We also knew the upper management of Brown-Forman Beverages who owned the JD brand headquartered in Nashville. This seemed like a natural connection to me. Art soon came to Nashville to train me, and he stood by my side as we made the presentation.
The management group asked Art how quickly Lindt could have it on the shelf. My heart fell to my feet. Art answered, saying that I intended to make and distribute the product in this country. They asked him again, Art said, Lindt could deliver in four months. I blanched. Then they asked me the same question. How long to design (business plan, packaging, infrastructure), build (equipment, facilities, contacts), manufacture, market, and establish (legal) distribution channels for a never-before-seen in this country, new product? I blurted out “nine months,”; only because I had just found out that I was pregnant.
Five months later, they did a market test at the Dallas Gourmet Market in September. The response was phenomenal, and we were off to the races.
While Art was training me, I asked, “Could I change the shape or make a non-alcoholic?” He stated flatly, “No, it has not changed in almost 190 years”. The process was perfected based on distilled spirits. In Europe, the Liqueur Praline is 25% alcohol and about 3.5″ long, called a “baton” in French for a stick. Europeans recognized the shape and placed the entire piece in their mouth from cheek to cheek, while Americans simply bit it in half, dribbling down their chin. If I was going to make this work, I also needed to change the shape to create a uniquely American bite-sized version.
Our copyrighted shape is only about a half a teaspoon of liquid. But you have enough oxygen in the roof of your mouth, just from speaking, to fire off the amount of alcohol in the piece, and suddenly it feels like you have just had a shot! It is an illusion: we form an edible moisture barrier between the liquid and the chocolate, trapping the essences that make each spirit unique.
In America, our regulations did not permit more than 5% alcohol, by volume per piece; by lowering the alcohol content, you can taste the difference between two straight bourbons side by side. You can taste the distiller’s craft.

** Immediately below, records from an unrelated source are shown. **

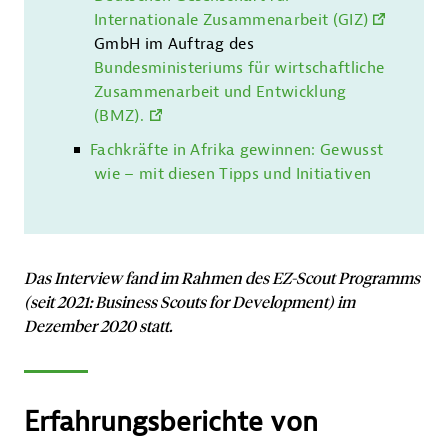
Internationale Zusammenarbeit (GIZ)
GmbH im Auftrag des
Bundesministeriums für wirtschaftliche
Zusammenarbeit und Entwicklung
(BMZ).
Fachkräfte in Afrika gewinnen: Gewusst
wie – mit diesen Tipps und Initiativen
Das Interview fand im Rahmen des EZ-Scout Programms
(seit 2021: Business Scouts for Development) im
Dezember 2020 statt.
Erfahrungsberichte von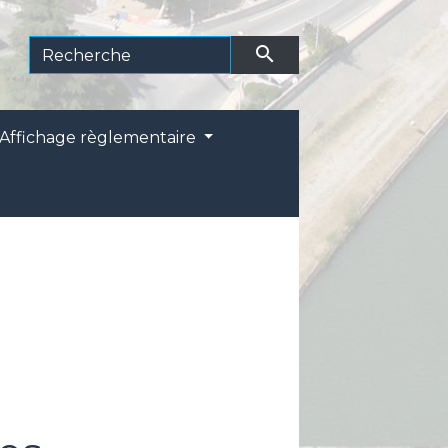
search
Affichage règlementaire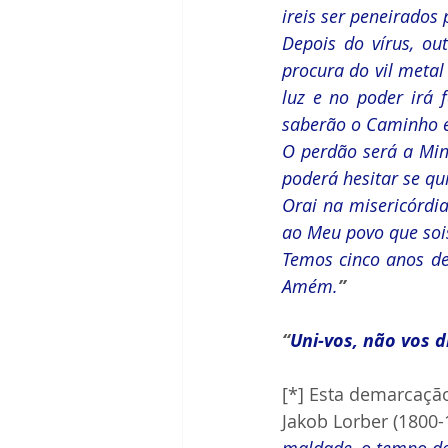
ireis ser peneirados 
Depois do vírus, ou
procura do vil metal
luz e no poder irá 
saberão o Caminho e
O perdão será a Min
poderá hesitar se qui
Orai na misericórdia
ao Meu povo que soi
Temos cinco anos d
Amém.
”
“
Uni-vos, não vos d
[*] Esta demarcação
Jakob Lorber (1800-
maldade, o tempo de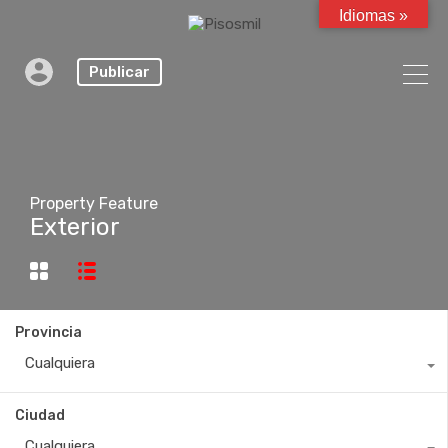
Idiomas »
Publicar
Property Feature
Exterior
Provincia
Cualquiera
Ciudad
Cualquiera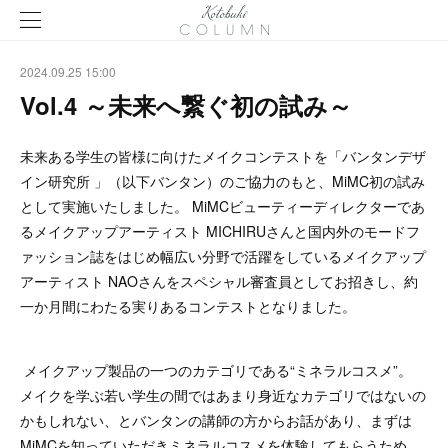
2024.09.25 15:00
Vol.4 ～未来へ繋ぐ初の試み～
未来ある学生の皆様に向けたメイクコンテストを「バンタンデザ
イン研究所 」（以下バンタン）のご協力のもと、MiMC初の試み
として実施いたしました。 MiMCビューティーディレクターであ
るメイクアップアーティスト MICHIRUさんと国内外のモードフ
ァッション誌をはじめ幅広い分野で活躍をしているメイクアップ
アーティスト NAOさんをスペシャル審査員としてお招きし、約
一か月間にわたる実りあるコンテストとなりました。
メイクアップ製品の一つのカテゴリである“ミネラルコスメ”。
メイクを学ぶ若い学生の間ではあまり身近なカテゴリではないの
かもしれない、とバンタンの講師の方からお話があり、まずは
MiMCを知っていただきミネラルコスメを体験してもらうため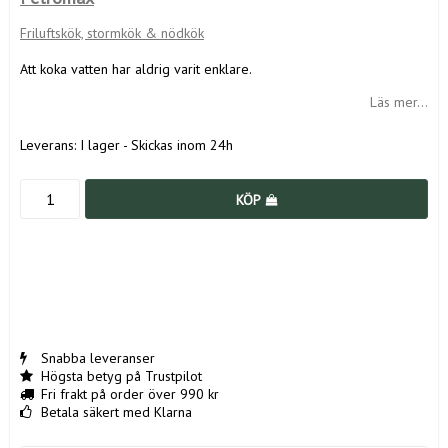
Friluftskök, stormkök & nödkök
Att koka vatten har aldrig varit enklare.
Läs mer...
Leverans:
I lager - Skickas inom 24h
KÖP
Snabba leveranser
Högsta betyg på Trustpilot
Fri frakt på order över 990 kr
Betala säkert med Klarna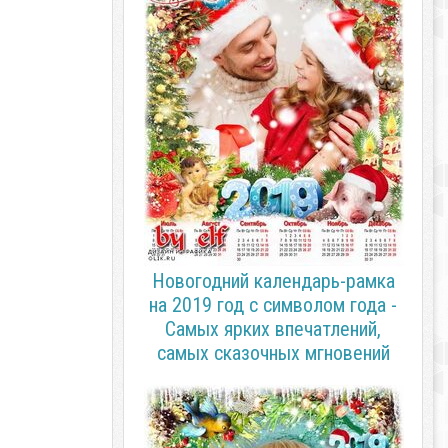
Новогодний календарь-рамка
на 2019 год с символом года -
Самых ярких впечатлений,
самых сказочных мгновений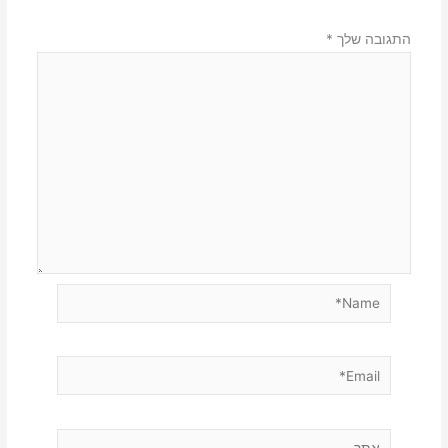
התגובה שלך
*
Name*
Email*
אתר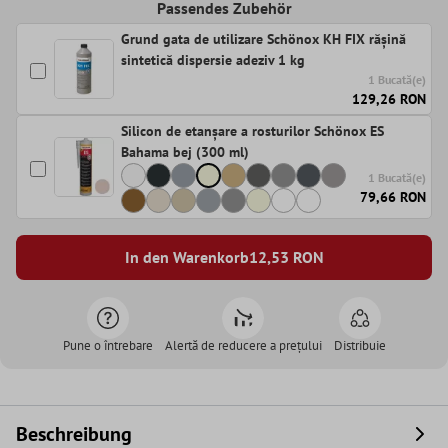
Passendes Zubehör
Grund gata de utilizare Schönox KH FIX rășină
sintetică dispersie adeziv 1 kg
1 Bucată(e)
129,26 RON
Silicon de etanșare a rosturilor Schönox ES
Bahama bej (300 ml)
1 Bucată(e)
79,66 RON
In den Warenkorb
12,53
RON
Pune o întrebare
Alertă de reducere a prețului
Distribuie
Beschreibung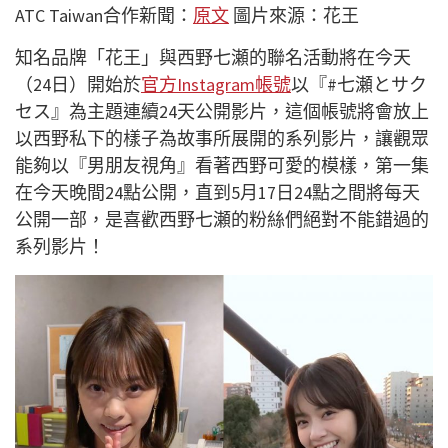
ATC Taiwan合作新聞：
原文
圖片來源：花王
知名品牌「花王」與西野七瀬的聯名活動將在今天
（24日）開始於
官方Instagram帳號
以『#七瀬とサク
セス』為主題連續24天公開影片，這個帳號將會放上
以西野私下的樣子為故事所展開的系列影片，讓觀眾
能夠以『男朋友視角』看著西野可愛的模樣，第一集
在今天晚間24點公開，直到5月17日24點之間將每天
公開一部，是喜歡西野七瀬的粉絲們絕對不能錯過的
系列影片！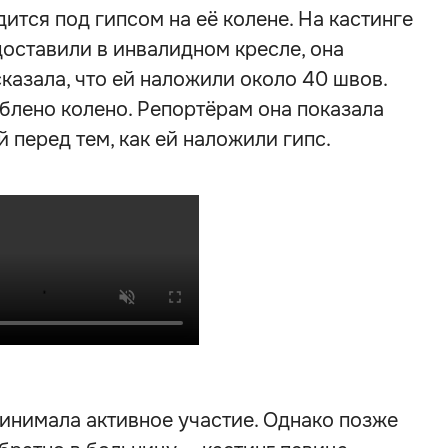
дится под гипсом на её колене. На кастинге
доставили в инвалидном кресле, она
казала, что ей наложили около 40 швов.
блено колено. Репортёрам она показала
 перед тем, как ей наложили гипс.
инимала активное участие. Однако позже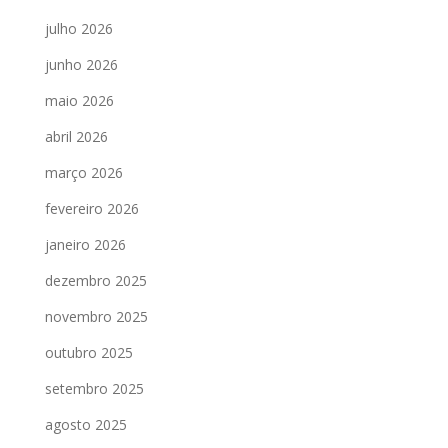
julho 2026
junho 2026
maio 2026
abril 2026
março 2026
fevereiro 2026
janeiro 2026
dezembro 2025
novembro 2025
outubro 2025
setembro 2025
agosto 2025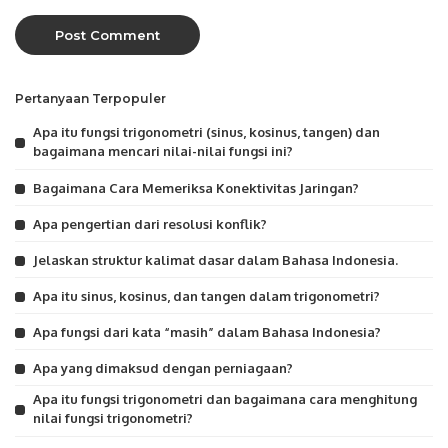
Pertanyaan Terpopuler
Apa itu fungsi trigonometri (sinus, kosinus, tangen) dan
bagaimana mencari nilai-nilai fungsi ini?
Bagaimana Cara Memeriksa Konektivitas Jaringan?
Apa pengertian dari resolusi konflik?
Jelaskan struktur kalimat dasar dalam Bahasa Indonesia.
Apa itu sinus, kosinus, dan tangen dalam trigonometri?
Apa fungsi dari kata “masih” dalam Bahasa Indonesia?
Apa yang dimaksud dengan perniagaan?
Apa itu fungsi trigonometri dan bagaimana cara menghitung
nilai fungsi trigonometri?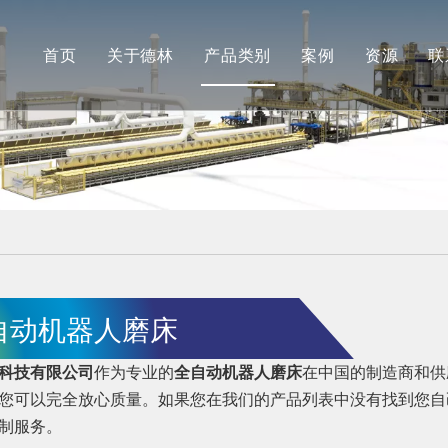
首页
关于德林
产品类别
案例
资源
联
公司简介
德林
最新消
合作伙伴
安肯（机加工）
常见问
品牌展示
长江（抛光）
工厂展示
自动机器人磨床
科技有限公司
作为专业的
全自动机器人磨床
在中国的制造商和供
您可以完全放心质量。如果您在我们的产品列表中没有找到您自
制服务。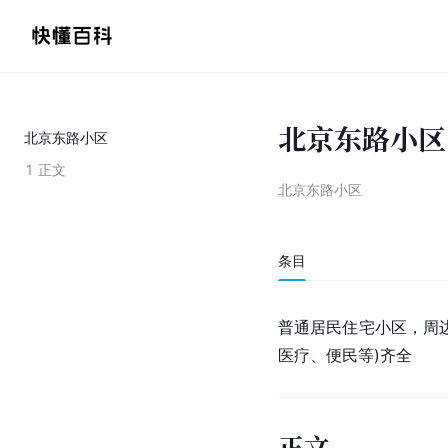
北京东路小区
北京东路小区
1
正文
北京东路小区
条目
普通居民住宅小区，周
医疗、便民等)齐全
正文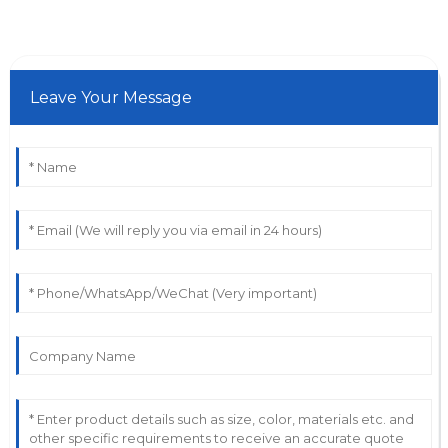
Leave Your Message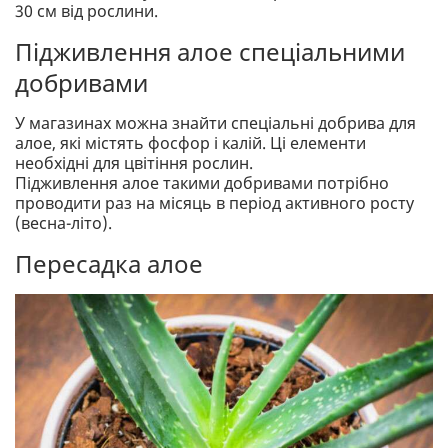
30 см від рослини.
Підживлення алое спеціальними
добривами
У магазинах можна знайти спеціальні добрива для
алое, які містять фосфор і калій. Ці елементи
необхідні для цвітіння рослин.
Підживлення алое такими добривами потрібно
проводити раз на місяць в період активного росту
(весна-літо).
Пересадка алое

Initially, there were limited legal states in this country in which to make this kind of product…and Tennessee wasn’t one of them. To launch this product, I had to relocate. I started in what are known as “control states”: state governments that control the sale of liquor in state liquor stores…even though it is a food product.
Forty-two years later, we are still crafting an experience that is our very own, and I am delighted to have returned home to Texas.